I bought a 12 foot in diameter inflatable pool, filled it with water from my pond and moved my fish into the pool while we cleaned and fixed the liner.

If you look under the waterfall there is a one inch slit in the liner. The good thing about the rubber liner is you can patch it like a tire.


The fish back in the pond after several days in a kiddy pool.


In 2013, after several years, the plant pond was causing the decking to buckle and needed to be moved.

Step one was to rebuild the filter platform and increase the pipe size. So, the next pond expansion was planned.



Then I framed the new pond with treated 2x10’s.


Next was to get a liner for the new plant pond. To save money I bought a billboard sign tarp, these are reinforced, and UV protected.
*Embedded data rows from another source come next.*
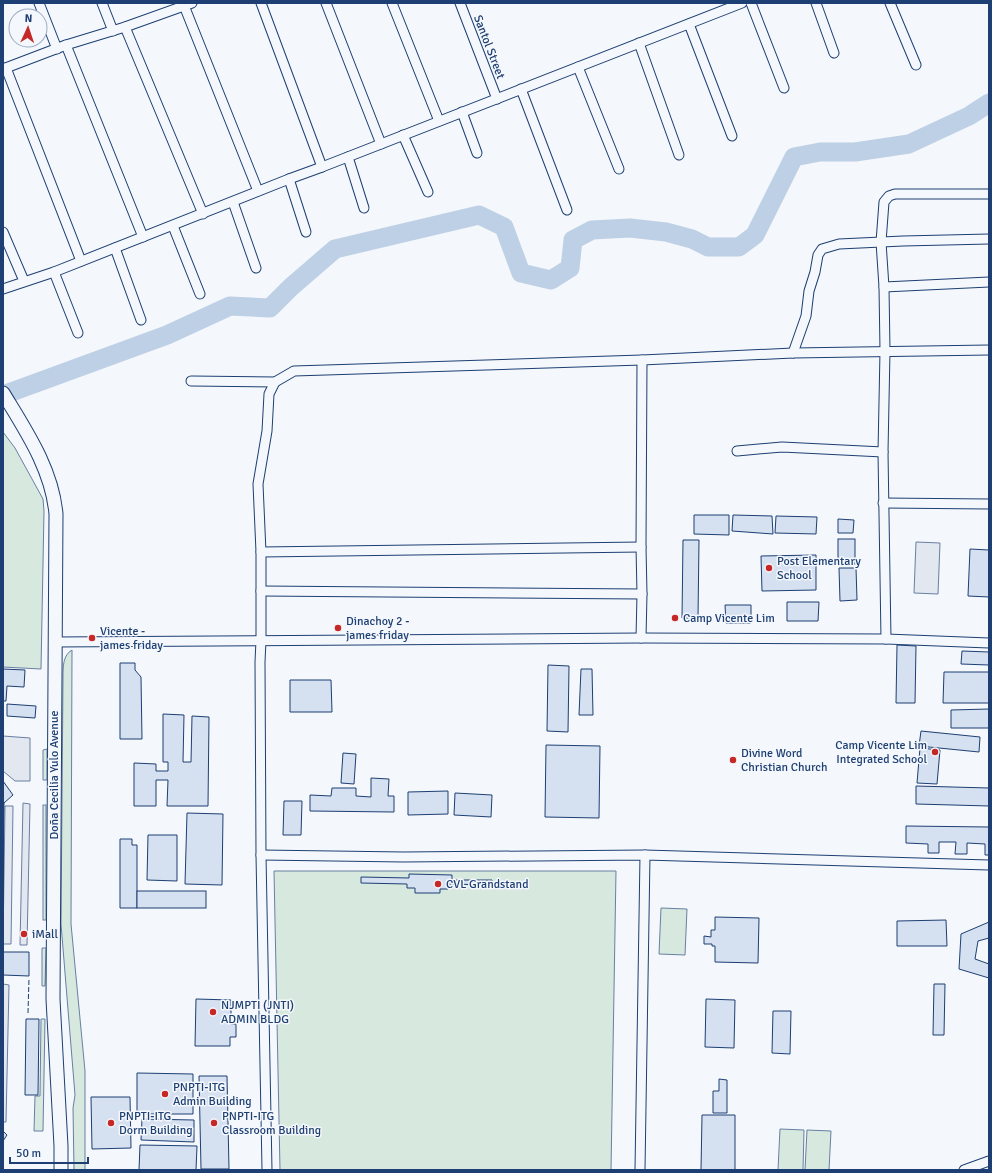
<svg xmlns="http://www.w3.org/2000/svg" width="992" height="1173" font-family="Signika,sans-serif">
<style>
.green{fill:#d7e8df;stroke:#687fa3}
.parking{fill:#e3e8f0;stroke:#687fa3}
.lines{fill:none;stroke-linecap:round;stroke-linejoin:round}
.river{stroke:#bed0e5;stroke-width:19}
.building{fill:#d5e0f0;stroke:#1d3f73}
.street-casing{stroke:#1d3f73;stroke-width:11}
.secondary-casing{stroke:#1d3f73;stroke-width:15}
.street{stroke:#f4f7fb;stroke-width:9}
.secondary{stroke:#f4f7fb;stroke-width:13}
.fence{stroke:#1d3f73;stroke-width:1;stroke-dasharray:5 2;stroke-linecap:butt}
.poi-dot{fill:#c62828;stroke:#f4f7fb;stroke-width:1.5}
.labels{text-anchor:middle;dominant-baseline:central;stroke-width:3;stroke-linejoin:round;paint-order:stroke}
.street-label{font-size:12px;fill:#1d3f73;stroke:#f4f7fb}
.poi-label{font-size:12px;fill:#1d3f73;stroke:#f4f7fb;text-anchor:start}
</style>
<rect width="100%" height="100%" fill="#f4f7fb"/>
<g class="green">
<path d="M3,432L15,448L43,499L44,511L41,669L3,667Z"/>
<path d="M72,650L71,924L85,1071V1170H74L73,1108L75,1095L61,924L63,676C63,667 63,655 72,650Z"/>
<path d="M47,749V780H43V750Z"/>
<rect x="43" y="805" width="3" height="115"/>
<path d="M274,871H616L611,1170H280Z"/>
<path d="M661,908L687,909L685,955L659,954Z"/>
<path d="M42,948H46L45,986H42Z"/>
<path d="M41,1019H45L43,1131H34L35,1096H40Z"/>
<path d="M780,1129L804,1130L803,1170H778Z"/>
<path d="M807,1130L831,1131L829,1170H805Z"/>
</g>
<g class="parking">
<path d="M916,542L940,543L938,594L914,593Z"/>
<path d="M3,736L30,738V781H15L3,771Z"/>
<path d="M23,803L30,804L27,945H20Z"/>
<path d="M5,806H13L11,944H3Z"/>
<path d="M3,984L9,985L6,1122H3Z"/>
</g>
<g class="lines">
<path class="river" d="M3,395L167,335L230,306L270,308L291,287L335,249L479,215L504,227L521,273L551,280L570,268L573,240L592,230L630,228L666,232L692,239L708,247H739L755,235L794,157L820,152H855L909,144L969,116L989,103"/>
</g>
<g class="building">
<path d="M694,515H729V535L694,534Z"/>
<path d="M733,515L772,516L773,534L732,531Z"/>
<path d="M776,516L817,517L816,534L775,533Z"/>
<path d="M838,519L854,520L853,533H838Z"/>
<rect x="838" y="539" width="17" height="25"/>
<path d="M683,540H699L698,618H682Z"/>
<path d="M970,549L989,550V597L968,596Z"/>
<path d="M816,555V590L762,591L761,556Z"/>
<path d="M839,568H856L857,600L840,601Z"/>
<path d="M787,602H819L818,621H787Z"/>
<path d="M725,605H751V623H726Z"/>
<path d="M897,645L916,646L915,703H896Z"/>
<path d="M962,651L989,652V665L961,664Z"/>
<path d="M120,663H135V670L141,677L142,739H120Z"/>
<path d="M548,665L569,666L568,732L547,731Z"/>
<path d="M3,669L25,670L24,687L7,686L6,701H3Z"/>
<path d="M581,669H592L593,715H579Z"/>
<path d="M944,672H989V703H943Z"/>
<path d="M290,680H331L332,712H290Z"/>
<path d="M7,704L36,706L35,718L7,716Z"/>
<path d="M989,709V728H951V710Z"/>
<path d="M163,714L184,715L183,762H191L192,716L209,717L208,806H167L168,780H156V806H134V763L156,764V771H168V762H163Z"/>
<path d="M921,731L980,737L979,752L919,746Z"/>
<path d="M546,745L600,746L599,818L545,817Z"/>
<path d="M920,748L940,750L937,784L917,783Z"/>
<path d="M343,753L356,754L354,784L341,783Z"/>
<path d="M371,778L389,779L388,796H394V812L310,811V795L331,796L332,788H356V796L371,797Z"/>
<path d="M3,781L13,795L4,803L3,866Z"/>
<path d="M916,786L989,788V806L916,804Z"/>
<path d="M448,791V814L408,815V792Z"/>
<path d="M455,793L492,795L491,817L454,815Z"/>
<path d="M284,801H302L301,835H283Z"/>
<path d="M187,813L223,814L222,885L185,884Z"/>
<path d="M906,826L989,827V855H985V844L967,843V854H955L956,842H939V853H928V844L906,843Z"/>
<path d="M148,835H177V881L147,880Z"/>
<path d="M120,839H132V845H137V908H120Z"/>
<path d="M409,874L452,875V880H492V885L448,884V889H440V893H415V888H407V884L361,883V877L409,878Z"/>
<rect x="137" y="891" width="69" height="17"/>
<path d="M715,917L759,918L758,963L715,962V946H712V944H704V936L711,937V930H715Z"/>
<path d="M946,920L947,946H897V921Z"/>
<path d="M989,922V938L978,941L975,959L989,964V978L959,969L961,934Z"/>
<path d="M3,952H29V976L3,975Z"/>
<path d="M934,984H945L944,1035H933Z"/>
<path d="M196,999L231,1000V1024H236V1037H230V1046H195Z"/>
<path d="M706,999L735,1000L734,1048L705,1047Z"/>
<path d="M773,1011H791L790,1054L772,1053Z"/>
<path d="M26,1019H39L38,1095H25Z"/>
<path d="M137,1073L193,1074V1114H137Z"/>
<path d="M199,1076H227L229,1169H201Z"/>
<path d="M719,1079L727,1080V1113H713V1091H719Z"/>
<path d="M91,1097H130L131,1148L92,1149Z"/>
<path d="M702,1115H735V1170H701Z"/>
<path d="M142,1119L194,1120V1142L141,1140Z"/>
<path d="M3,1131L7,1135L3,1141Z"/>
<path d="M140,1145L197,1146L196,1170H139Z"/>
</g>
<g class="lines">
<g class="street-casing">
<g id="street">
<path d="M39,3L57,49"/>
<path d="M102,3L113,31"/>
<path d="M183,3L258,191"/>
<path d="M261,3L322,167"/>
<path d="M326,3L381,144"/>
<path d="M392,3L439,121"/>
<path d="M460,3L497,99"/>
<path d="M751,3L784,88"/>
<path d="M816,3L834,53"/>
<path d="M890,3L916,65"/>
<path d="M689,24L732,136"/>
<path d="M125,27L203,214"/>
<path d="M639,43L679,155"/>
<path d="M66,45L143,237"/>
<path d="M578,67L619,169"/>
<path d="M6,68L81,261"/>
<path d="M3,69L66,45L125,27L192,3"/>
<path d="M521,89L567,210"/>
<path d="M462,112L477,153"/>
<path d="M403,135L428,192"/>
<path d="M348,157L364,208"/>
<path d="M289,179L306,232"/>
<path d="M233,202L256,268"/>
<path d="M173,226L200,294"/>
<path d="M3,232L24,281"/>
<path d="M115,248L141,320"/>
<path d="M54,272L78,333"/>
<path d="M884,287L989,282"/>
<path d="M3,289L54,272L289,179L322,167L742,3"/>
<path d="M793,353L806,316L809,291L815,272L818,255L822,249L839,244L903,241L989,239"/>
<path d="M191,381L275,382L294,371L642,360L793,353L989,350"/>
<path d="M737,451L782,447L883,452"/>
<path d="M883,503L989,504"/>
<path d="M261,552L641,547"/>
<path d="M261,591L642,594"/>
<path d="M641,638L642,594L641,547L642,360"/>
<path d="M886,639L883,452L885,351L884,287L881,242L884,202L889,196L895,194H989"/>
<path d="M55,642L641,638L886,639L989,643"/>
<path d="M261,855L404,857L645,855L989,865"/>
<path d="M267,1170L261,855L260,662L261,640V552L258,484L267,431L269,394L275,382"/>
<path d="M640,1170L645,855"/>
<path d="M964,1170L989,1161"/>
</g>
</g>
<g class="secondary-casing">
<path id="secondary" d="M3,393C26,431 52,469 56,514L53,999L61,1146V1170"/>
</g>
<use href="#street" class="street"/>
<use href="#secondary" class="secondary"/>
<path class="fence" d="M28,1013L29,978"/>
</g>
<g class="poi-dot">
<circle cx="769" cy="568" r="4"/>
<circle cx="675" cy="618" r="4"/>
<circle cx="338" cy="628" r="4"/>
<circle cx="92" cy="638" r="4"/>
<circle cx="935" cy="752" r="4"/>
<circle cx="733" cy="760" r="4"/>
<circle cx="438" cy="884" r="4"/>
<circle cx="24" cy="934" r="4"/>
<circle cx="213" cy="1012" r="4"/>
<circle cx="165" cy="1094" r="4"/>
<circle cx="111" cy="1123" r="4"/>
<circle cx="214" cy="1123" r="4"/>
</g>
<g class="labels">
<g class="street-label">
<text transform="translate(489 47) rotate(69)">Santol Street</text>
<text transform="translate(54 775) rotate(-90)">Doña Cecilia Yulo Avenue</text>
</g>
<g class="poi-label">
<text x="777" y="561">Post Elementary<tspan x="777" dy="14">School</tspan></text>
<text x="683" y="618">Camp Vicente Lim</text>
<text x="346" y="621">Dinachoy 2 -<tspan x="346" dy="14">james friday</tspan></text>
<text x="100" y="631">Vicente -<tspan x="100" dy="14">james friday</tspan></text>
<text x="927" y="745" text-anchor="end">Camp Vicente Lim<tspan x="927" dy="14">Integrated School</tspan></text>
<text x="741" y="753">Divine Word<tspan x="741" dy="14">Christian Church</tspan></text>
<text x="446" y="884">CVL Grandstand</text>
<text x="32" y="934">iMall</text>
<text x="221" y="1005">NJMPTI (JNTI)<tspan x="221" dy="14">ADMIN BLDG</tspan></text>
<text x="173" y="1087">PNPTI-ITG<tspan x="173" dy="14">Admin Building</tspan></text>
<text x="119" y="1116">PNPTI-ITG<tspan x="119" dy="14">Dorm Building</tspan></text>
<text x="222" y="1116">PNPTI-ITG<tspan x="222" dy="14">Classroom Building</tspan></text>
</g>
</g>
<rect width="992" height="1173" fill="none" stroke="#1d3f73" stroke-width="8"/>
<g transform="translate(28 28) rotate(3)"><circle r="19" fill="#f4f7fb" stroke="#9eadc5"/>
<path d="M0-3L7 15L0 10L-7 15Z" fill="#c62828"/>
<text y="-6" font-size="11" font-weight="bold" text-anchor="middle" fill="#1d3f73">N</text>
</g>
<path d="M10 1157v6h78v-6" fill="none" stroke="#1d3f73" stroke-width="2"/>
<text x="16" y="1157" font-size="12" fill="#1d3f73" stroke="#f4f7fb" stroke-width="3" paint-order="stroke">50 m</text>
</svg>
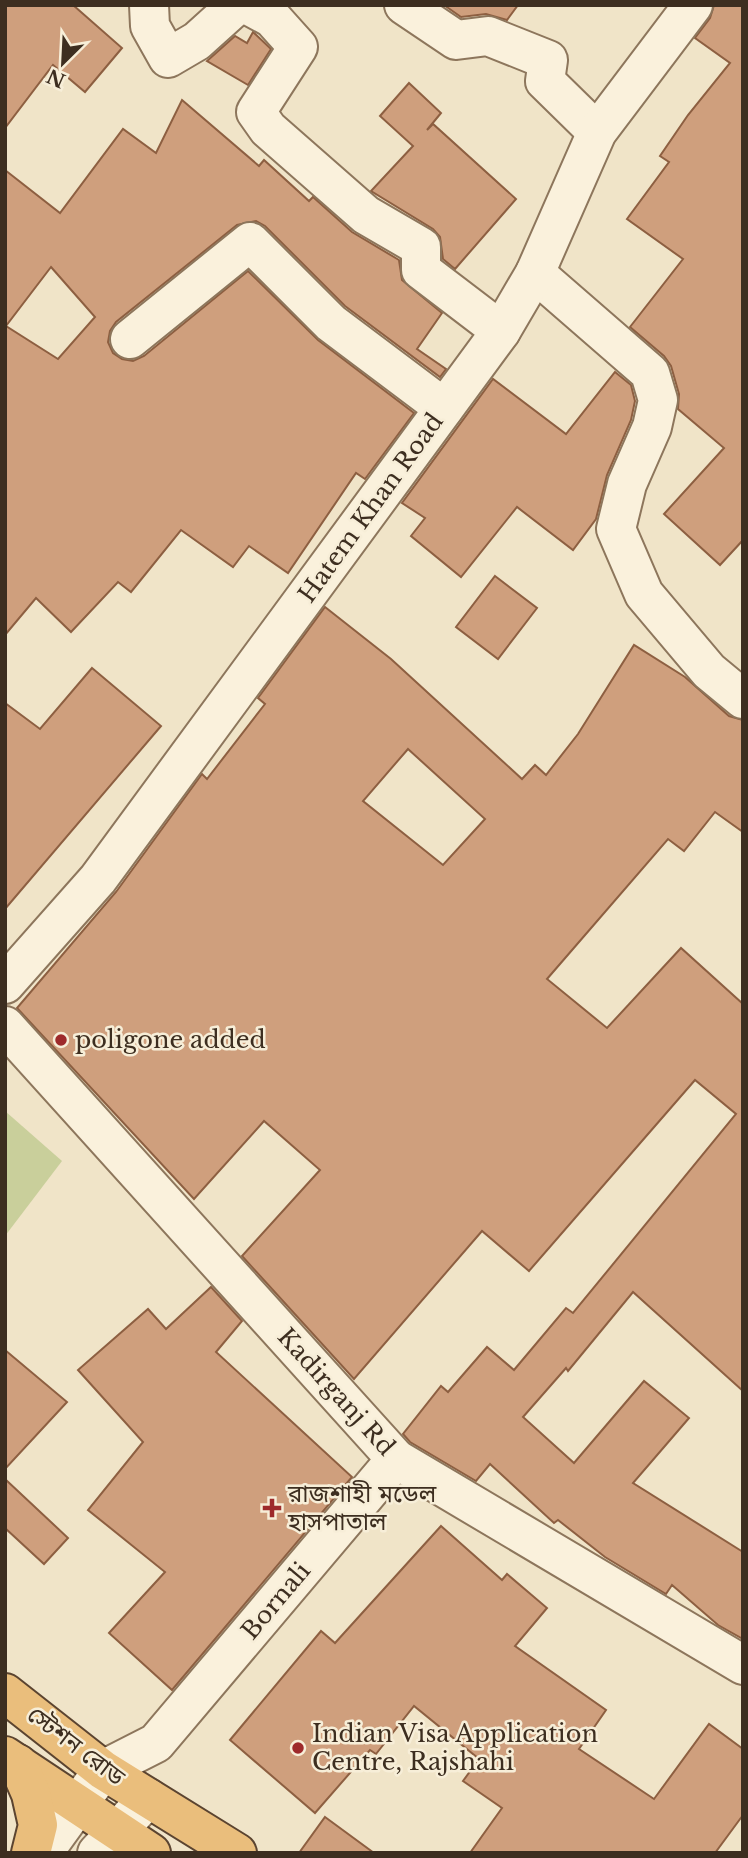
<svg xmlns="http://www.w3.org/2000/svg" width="748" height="1858" font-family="'Libre Baskerville','Noto Sans Bengali',serif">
  <rect width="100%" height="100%" fill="#f0e4c8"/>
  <polygon fill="#c9cf9b" points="5,1111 62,1161 5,1236"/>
  <g fill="#cf9f7d" stroke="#8d5f41" stroke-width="2" fill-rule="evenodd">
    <polygon points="5,5 73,5 122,48 85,92 53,65 5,128"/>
    <polygon points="444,5 518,5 507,20 486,14 461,17"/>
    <polygon points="714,5 743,5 743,540 720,565 664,514 724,448 678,409 679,394 671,366 664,356 630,327 683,259 627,219 669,162 660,156 688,115 730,63 695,38 710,18"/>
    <polygon points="253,32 271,49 248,85 207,61 235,36 247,43"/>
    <polygon points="409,83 441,113 427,130 433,124 516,199 455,269 443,259 440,237 433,229 371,191 413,146 380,116"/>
    <path d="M182,100L259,166L264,160L309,201L313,197L352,232L399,260L402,280L442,313L417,349L446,369L440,377L345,306L265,226L256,221L237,225L116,322L110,331L108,342L113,353L122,359L133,361L144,356L248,271L318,340L414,413L365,479L356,473L288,573L249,546L233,567L181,530L131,592L118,582L71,632L36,598L5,635V170L60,213L123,129L156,153ZM51,267L95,317L58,359L6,326Z"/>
    <polygon points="615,372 631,385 635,401 631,420 607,475 596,519 573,550 517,507 461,577 411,536 425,518 402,503 493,379 566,434"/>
    <polygon points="495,576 537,608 498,659 456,627"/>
    <path d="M325,607L391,659L522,779L535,765L546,775L578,734L634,645L685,677L729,716L743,720V832L715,812L684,851L668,839L547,979L607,1028L681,948L743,1004V1391L633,1292L568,1371L566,1368L523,1417L574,1463L644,1381L689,1418L633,1483L743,1552V1639L718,1625L672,1585L666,1594L605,1557L558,1520L554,1523L490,1464L476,1481L410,1442L403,1434L441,1386L448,1392L487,1347L514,1370L566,1308L573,1313L736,1114L695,1080L529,1271L482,1231L354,1379L242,1256L320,1170L264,1121L194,1199L17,1008L116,892L202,774L207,779L265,704L258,698ZM408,749L485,819L443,865L363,801Z"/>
    <polygon points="92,668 161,726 5,909 5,703 40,729"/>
    <polygon points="211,1287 242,1321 216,1352 352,1477 172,1690 109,1633 165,1572 88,1510 143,1442 78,1370 148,1309 166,1329"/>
    <polygon points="5,1350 67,1402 5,1469"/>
    <polygon points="5,1479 68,1538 44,1564 5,1528"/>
    <polygon points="441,1526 502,1580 507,1574 547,1608 515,1646 606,1710 579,1749 654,1799 709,1724 743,1749 743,1815 715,1853 470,1853 502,1808 463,1781 479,1759 414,1706 376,1754 370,1750 315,1813 230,1740 321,1631 335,1643"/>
    <polygon points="325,1817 374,1853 299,1853"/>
  </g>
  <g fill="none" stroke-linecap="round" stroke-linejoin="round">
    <defs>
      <g id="minor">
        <polyline points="149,5 150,26 168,58 197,41 237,5"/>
        <polyline points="248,5 272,18 298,47 256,112 268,129 366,215 421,247 421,270 501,331"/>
        <polyline points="404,5 456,40 488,36 548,60 545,81 597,132"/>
        <polyline points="535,273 650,373 658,400 652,427 627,484 616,529 644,594 709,671 743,699"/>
        <polyline points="130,339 250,242 331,323 444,408"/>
        <polyline points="5,984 98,879 501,331 535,273 597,132 693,5"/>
        <polyline points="5,1026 396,1459 743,1665"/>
        <polyline points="103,1770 156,1743 396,1459"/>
      </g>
      <g id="tertiary">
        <polyline points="43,1853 103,1770"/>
        <polyline points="97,1853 148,1798"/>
      </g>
      <g id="trunk">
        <polyline points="5,1693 103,1770 237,1853"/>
        <polyline points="5,1756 151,1853"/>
        <polyline points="18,1764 31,1794 38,1825 31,1853"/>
      </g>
    </defs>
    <use href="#minor" stroke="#8d765c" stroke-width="42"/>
    <use href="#tertiary" stroke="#8d765c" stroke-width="42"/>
    <use href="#trunk" stroke="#5b4430" stroke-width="42"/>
    <use href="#minor" stroke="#faf1dc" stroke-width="38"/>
    <use href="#tertiary" stroke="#faf1dc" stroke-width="38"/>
    <use href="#trunk" stroke="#eabe7c" stroke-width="38"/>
  </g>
  <g fill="#9e2a2b" stroke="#f7eed8" stroke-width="2.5">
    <circle cx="61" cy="1040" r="7"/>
    <path d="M268.5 1497.5h7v7h7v7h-7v7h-7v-7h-7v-7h7z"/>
    <circle cx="298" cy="1748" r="7"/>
  </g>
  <g text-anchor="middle" stroke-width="5" stroke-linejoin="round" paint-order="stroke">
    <g font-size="24" fill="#3d2e20" stroke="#f7eed8">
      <text transform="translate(371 508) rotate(-54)" y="8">Hatem Khan Road</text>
      <text transform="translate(336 1392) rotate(48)" y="8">Kadirganj Rd</text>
      <text transform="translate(276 1601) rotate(-50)" y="8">Bornali</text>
      <text transform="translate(76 1746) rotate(37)" y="8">স্টেশন রোড</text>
    </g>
    <g font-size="24" fill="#3d2e20" stroke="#f7eed8" text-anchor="start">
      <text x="75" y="1048">poligone added</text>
      <text x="288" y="1502">রাজশাহী মডেল<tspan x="288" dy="28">হাসপাতাল</tspan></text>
      <text x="312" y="1742">Indian Visa Application<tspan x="312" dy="28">Centre, Rajshahi</tspan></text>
    </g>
  </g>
  <rect width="748" height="1858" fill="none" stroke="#3d2e20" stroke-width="14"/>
  <g transform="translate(63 63) rotate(204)" stroke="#f7eed8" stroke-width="5" paint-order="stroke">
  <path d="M0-5L12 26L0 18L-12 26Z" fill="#3d2e20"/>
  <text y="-10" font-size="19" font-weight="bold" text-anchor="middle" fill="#3d2e20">N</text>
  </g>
</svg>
I got two 15’ by 45’ signs for $50. After I unrolled the sign, I knew I made a good decision.


Here is the completed plant pond:  2nd generation. Aprox 750 gallons. 15’x 8’  with a depth from 8” to 20”.




The plant pond is really a large settling tank. Water is pumped in on the fence side and overflows back into the Koi pond on the other side.

 Every year I have to drain the plant pond and clean it out.

But the Koi pond stays clean. Luckily, it does not have to be cleaned on a yearly basis.




Our pagoda behind the mock cherry tree.



Barbara’s driftwood, found at the lake and painted by me.


Barbara’s not pink flamingo next to the plant pond.


2018:  The trees in the back by the filter started dying and dropping branches into the plant pond. This is not good for the liner or someone in the alley (behind the house).

We had to cut them down.


Meanwhile, the wood around the pond was slowly deteriorating. 

So:  a major pond revision was planned.

1.       Replace the wood with cement and tile.

2.       Double the size of the plant pond.

3.       Add a bottom drain to the plant pond.

4.       Level and terrace the bottom of the plant pond.

5.       Replace the filter wooden platform with cement.

6.       Add a water line to help with filter cleaning.

7.       Add a trellis for the wisteria to grow on.

8.       Contain the Lotus in a large pot.

9.       Remove the old deck seating and replace deck boards.

And do all of this during the winter so I don’t hurt the fish of the plants.


December 31st, 2018, we began demolition.  It was a ton of work. 



The bottom drain for the plant pond.


New Filter pluming.


New pump vault and pluming.


Footings for the plant pond inspected by Jessy. She left her paw pints. 



The plant pond block work is done.  Jessy is checking it all out. 


My homemade bottom drain. I used a plumbing pressure test plug to close the drain.

Plant pond with water.


Tiling the sides of the pond.


Gluing up the pond waterfall. I used a tile saw to cut the stone and silicone to glue the sides.


The plant pond overflow waterfall, the filter water trough and waterfall in place.


A new coat of paint on the fence and the filter finally plumbed in and pipes all buried.




2019: The pergola for the Wisteria to grow on.


2020 Irises in bloom, I divided them and made a 1 foot wide by 12-foot-long planting in the back of the plant pond.

This gives a nice backdrop and hides the pond filter.



Spring 2020:   The  Wisteria are in bloom.



Yes, you can have too many plants in your pond.


The enemy—the evil bird who tries to eat the Koi.